== EXTRACT ==

Optimizing inserts and deletes on a single large table

  • Our company has a very large table (150 million rows) to which we add 1000 rows per minute via a trigger on another table. At the same time, we are deleting older rows through a job which runs every few minutes. I am wondering if anyone would have any recommendations for ensuring that the delete process and insert trigger do not lead to much contention. THe rows that we delete are at the other end of the table, so to speak, from the rows that we are inserting. But occasionally we experience some sluggishness in the whole process.

    We are using Sql Server 2005.

  • You would probably want to partition this table across multiple Volumes, additionally insuring that none of these volumes shared any physical disks. You should probably use a partitioning function that put the new instered records on a different volume(s) than the old to-be-deleted records.

    [font="Times New Roman"]-- RBarryYoung[/font], [font="Times New Roman"] (302)375-0451[/font] blog: MovingSQL.com, Twitter: @RBarryYoung[font="Arial Black"]
    Proactive Performance Solutions, Inc.
    [/font]
    [font="Verdana"] "Performance is our middle name."[/font]

  • Partioning is a good idea, but in addition is it worth it to try to put in hints like WITH ROWLOCK on the transactions that delete and insert, or is that not going to make much difference?

  • I doubt that ti would make much difference. Though you could always test it to see for you specific case.

    [font="Times New Roman"]-- RBarryYoung[/font], [font="Times New Roman"] (302)375-0451[/font] blog: MovingSQL.com, Twitter: @RBarryYoung[font="Arial Black"]
    Proactive Performance Solutions, Inc.
    [/font]
    [font="Verdana"] "Performance is our middle name."[/font]

  • Forgot to mention that we are using Standard Edition and Not Enterprise, so I guess the partitioning of the table is out, right, or rather it would have to be simulated with a partition view??

  • Yes - partitioning is an Enterprise-only feature. You could indeed consider using a partitioned view, but you should probably take a step back before making such a big change. One very sound approach is to identify bottlenecks in the existing system, and then make changes to improve matters. The key is to work based on evidence rather than simply applying whatever 'best practice' comes to hand.

    The subject is a complex one, and there is nowhere near enough detail in your posts to make any recommendations. For example, if your system is constrained by logging or free buffer pool pages, rather than data file I/O, partitioning tables and placing them on separate physical disks is highly unlikely to make much of an impact.

    The best papers available, to my knowledge, discussing how to approach this sort of project are linked to below - both feature senior figures from Microsoft. The basic strategy is to measure the 'waits and queues' over the system as a whole, and then apply targeted measures to improve those things most in need.

    Troubleshooting Performance Problems in SQL Server 2008

    SQL Server 2005 Waits and Queues

  • What you need to do is find out WHY things appear to be sluggish at times. Is it due to blocking or is it due to IO stalls or some other form of wait? Each of those possibilities should be analyzed while the activities are in progress. If for some reason (such as complexity of the query leading to bad estimation, improper indexing) table locks (or perhaps even page locks) are being acquired then you could indeed be seeing blocking and if so row lock hints could be a help. If the queries that insert/delete are suboptimal then whatever locks are taken are being held too long and tuning could be the magic bullet you seek.

===
== INFORMATION PROVIDED ==

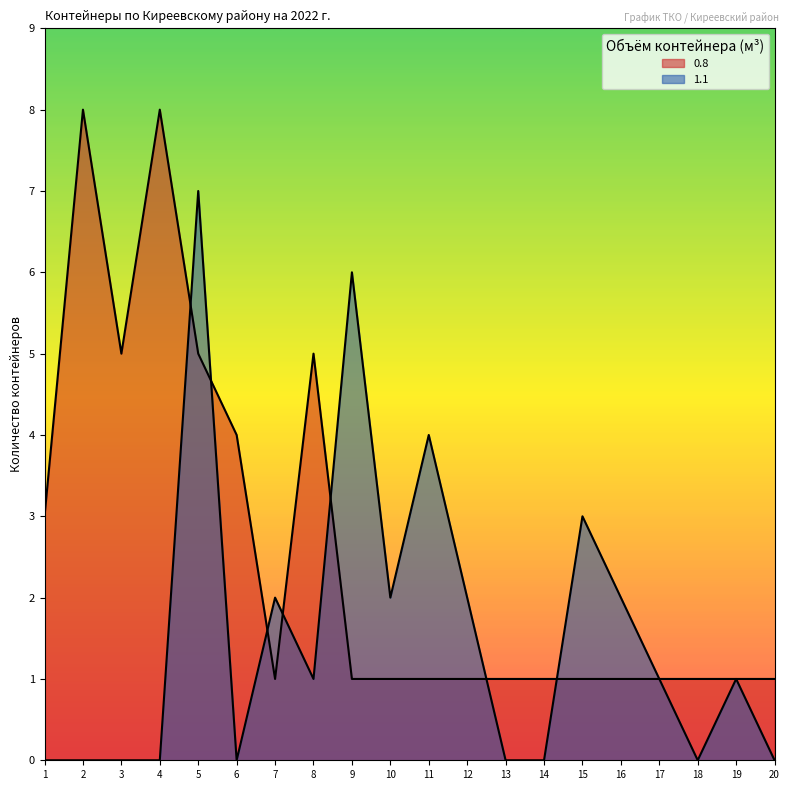

How many lines are shown in the chart?

2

===

ACTIVITY:
Carry on the forum thread about inserts and deletes on a large SQL Server table from the point where it stops. The lines have nothing to do with the forum thread.

RESPONSE BELOW:
    LOTS of possibilities here. I recommend getting a tuning consultant in for a few hours remote work. Should be all it takes, and you can learn from how they do their work as well so you can better fix your own problems in the future.

    Best,
    Kevin G. Boles
    SQL Server Consultant
    SQL MVP 2007-2012
    TheSQLGuru on googles mail service

  • Any idea how many rows are normally deleted by your delete process?

    If it's more than about 5000, then you're likely to be getting table locks due to lock escalation, in which case it may be worth considering amending your delete to remove the records in batches of, say, 4000 which should at least prevent this issue

  • Andrew Gothard-467944 (12/14/2009)


    Any idea how many rows are normally deleted by your delete process?

    If it's more than about 5000, then you're likely to be getting table locks due to lock escalation, in which case it may be worth considering amending your delete to remove the records in batches of, say, 4000 which should at least prevent this issue

    Can I ask where the 5000 number you pick came from?

    Best,
    Kevin G. Boles
    SQL Server Consultant
    SQL MVP 2007-2012
    TheSQLGuru on googles mail service

  • Good question. I'll have to have a dig there.

    It was from a MS article on lock escalation to the effect that threshold for Lock Escalation was c. 3000 rows for 2000, c. 5000 for 2005 - but you're quite right, it's pretty bad form really to post without reference to the appropriate source. Will try to rectify

    cheers

    Andrew

  • Paul White (12/14/2009)


    http://blogs.msdn.com/sqlserverstorageengine/archive/2006/05/17/Lock-escalation.aspx (5000 held locks, approximately)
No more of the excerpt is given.